Исходный текст –
= = =
Чарли, который бывал по-детски застенчив, когда вы меньше всего ожидали этого от него, спросил:
– Ты правда хотела бы?
– Конечно! Зачем ей сидеть одной в машине? Пожалуйста, приведи ее сюда. Я пошлю за шампанским.
Он позвонил вниз и дал поручение швейцару. Через пять минут Полетт, темноволосая, в черном бархате, уже входила в апартаменты. Мне она сразу же понравилась. Мне понравилась аура искренности и непосредственности вокруг нее, и мы сразу же почувствовали взаимное расположение. Через пару минут Чарли вместе с детьми начал уплетать мороженое и сладости, а мы с Полетт отправились в гостиную, устроились поудобнее и начали непринужденно болтать, словно знали друг друга всю жизнь.
Как создатель кино, Чарли сделал невозможное. В то время, когда все настаивали на том, что рынка для немого кино нет, он снял «Огни большого города» (City Lights) – картину без звука, за исключением музыкального фона и некоторых звуковых эффектов. И это был совершенный триумф, как с художественной, так и с коммерческой точки зрения. Теперь он готовил еще одну немую картину «Новые времена» (Modern Times), и его ведущей актрисой была Полетт Годдар. Именно ее Чарли возвел на пьедестал, и, безусловно, зная все о порочной, вероломной Лите Грей, она с легкостью могла разделать меня под орех. Это была в высшей степени достойная женщина, это ощущалось в каждом слове и в каждом жесте.
= = =
(Элементы набора данных)
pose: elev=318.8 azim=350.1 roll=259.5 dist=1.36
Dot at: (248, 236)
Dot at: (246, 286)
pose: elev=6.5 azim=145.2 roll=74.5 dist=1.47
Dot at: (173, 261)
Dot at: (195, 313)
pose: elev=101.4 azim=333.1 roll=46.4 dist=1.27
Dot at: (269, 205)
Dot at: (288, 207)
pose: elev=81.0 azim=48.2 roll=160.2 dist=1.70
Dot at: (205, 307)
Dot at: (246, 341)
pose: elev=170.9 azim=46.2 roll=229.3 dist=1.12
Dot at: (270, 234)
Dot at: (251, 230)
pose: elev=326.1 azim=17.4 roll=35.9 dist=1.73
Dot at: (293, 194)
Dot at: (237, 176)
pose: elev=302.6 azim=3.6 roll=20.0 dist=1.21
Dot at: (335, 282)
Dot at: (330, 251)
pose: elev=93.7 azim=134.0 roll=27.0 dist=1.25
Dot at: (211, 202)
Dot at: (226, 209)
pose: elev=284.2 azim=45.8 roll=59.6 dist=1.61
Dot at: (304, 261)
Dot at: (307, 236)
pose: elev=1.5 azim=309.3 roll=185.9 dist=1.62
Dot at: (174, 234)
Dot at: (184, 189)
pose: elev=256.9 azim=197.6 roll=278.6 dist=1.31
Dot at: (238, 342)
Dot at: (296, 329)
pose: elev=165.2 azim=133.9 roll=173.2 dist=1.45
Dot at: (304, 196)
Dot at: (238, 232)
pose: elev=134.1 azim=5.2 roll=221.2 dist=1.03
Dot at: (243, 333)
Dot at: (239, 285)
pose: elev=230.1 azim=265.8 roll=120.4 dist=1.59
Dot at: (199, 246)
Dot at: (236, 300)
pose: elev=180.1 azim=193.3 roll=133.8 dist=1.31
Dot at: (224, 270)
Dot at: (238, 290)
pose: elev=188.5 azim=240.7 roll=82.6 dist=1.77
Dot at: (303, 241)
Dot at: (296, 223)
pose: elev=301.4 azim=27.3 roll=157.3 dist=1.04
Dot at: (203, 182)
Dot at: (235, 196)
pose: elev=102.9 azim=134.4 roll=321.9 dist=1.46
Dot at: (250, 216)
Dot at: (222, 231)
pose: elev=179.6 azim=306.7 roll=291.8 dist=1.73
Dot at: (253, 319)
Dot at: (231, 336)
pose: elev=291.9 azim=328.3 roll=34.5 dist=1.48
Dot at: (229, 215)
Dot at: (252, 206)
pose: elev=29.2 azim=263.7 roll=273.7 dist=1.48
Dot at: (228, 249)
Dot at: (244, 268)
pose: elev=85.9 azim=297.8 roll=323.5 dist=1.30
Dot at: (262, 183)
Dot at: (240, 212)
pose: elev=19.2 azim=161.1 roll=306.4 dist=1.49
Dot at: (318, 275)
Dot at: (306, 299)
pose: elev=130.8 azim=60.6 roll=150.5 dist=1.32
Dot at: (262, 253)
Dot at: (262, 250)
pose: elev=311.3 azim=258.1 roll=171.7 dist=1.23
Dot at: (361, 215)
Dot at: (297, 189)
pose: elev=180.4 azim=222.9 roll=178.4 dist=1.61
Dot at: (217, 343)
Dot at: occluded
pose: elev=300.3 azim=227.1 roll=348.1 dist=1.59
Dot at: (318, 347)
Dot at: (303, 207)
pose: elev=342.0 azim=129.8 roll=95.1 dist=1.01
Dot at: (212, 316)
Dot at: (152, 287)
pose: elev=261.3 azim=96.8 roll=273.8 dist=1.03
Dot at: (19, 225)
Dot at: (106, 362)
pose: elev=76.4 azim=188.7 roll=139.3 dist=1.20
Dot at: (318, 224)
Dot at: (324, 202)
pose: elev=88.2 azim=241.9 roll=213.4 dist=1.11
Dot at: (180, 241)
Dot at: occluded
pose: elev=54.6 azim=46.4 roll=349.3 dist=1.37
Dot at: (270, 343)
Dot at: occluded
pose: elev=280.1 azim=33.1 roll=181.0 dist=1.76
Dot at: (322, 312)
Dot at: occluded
= = =
Продолжите текст о Чарли и Полетт Годдар, начав сразу после его последнего предложения.

Тем не менее Полетт вела себя без малейшей неестественности или рисовки. Она не стала говорить о себе или Чарли, а сразу же сообщила мне, какая я хорошая актриса.
– Я видела вас, когда вы играли в «Паласе», – сказала она. – Я была на двух представлениях. Вы, безусловно, умеете держать публику в напряжении.
Она рассказала о том, как была простой Полиной Леви из Лонг-Айленда. А я рассказала ей, как была простой Лиллитой Макмюррей из Лос-Анджелеса. Мы болтали о людях и о местах, которые знали в Нью-Йорке, пока в дверь не постучал Чарли и не сказал, что им пора уходить. Полетт встала и улыбнулась.
– Вы нравитесь мне, простая Лиллита Макмюррей из Лос-Анджелеса, – сказала она. – Я с удовольствием встретилась бы с вами снова.
Я проводила их, восхищаясь этой воздушной, светящейся девушкой и завидуя ей. В последующие годы у меня была возможность восхищаться ею еще не раз, и я в неоплатном долгу перед ней за бесконечную доброту, которую она проявила по отношению к моим мальчикам, когда я была беспомощна как мать и как человек. Она щедро дарила им свою любовь, брала их с собой, когда они с Чарли рыбачили или катались на лыжах, терпеливо заставляла их учить французский, который они знали, но забыли. Когда через год после нашей короткой и единственной встречи я легла в больницу на операцию, моя комната была уставлена корзинами с цветами и другими подарками. На карточке были слова: «Выздоравливайте и выбирайтесь оттуда побыстрее. С любовью, простая Полина Леви из Лонг-Айленда».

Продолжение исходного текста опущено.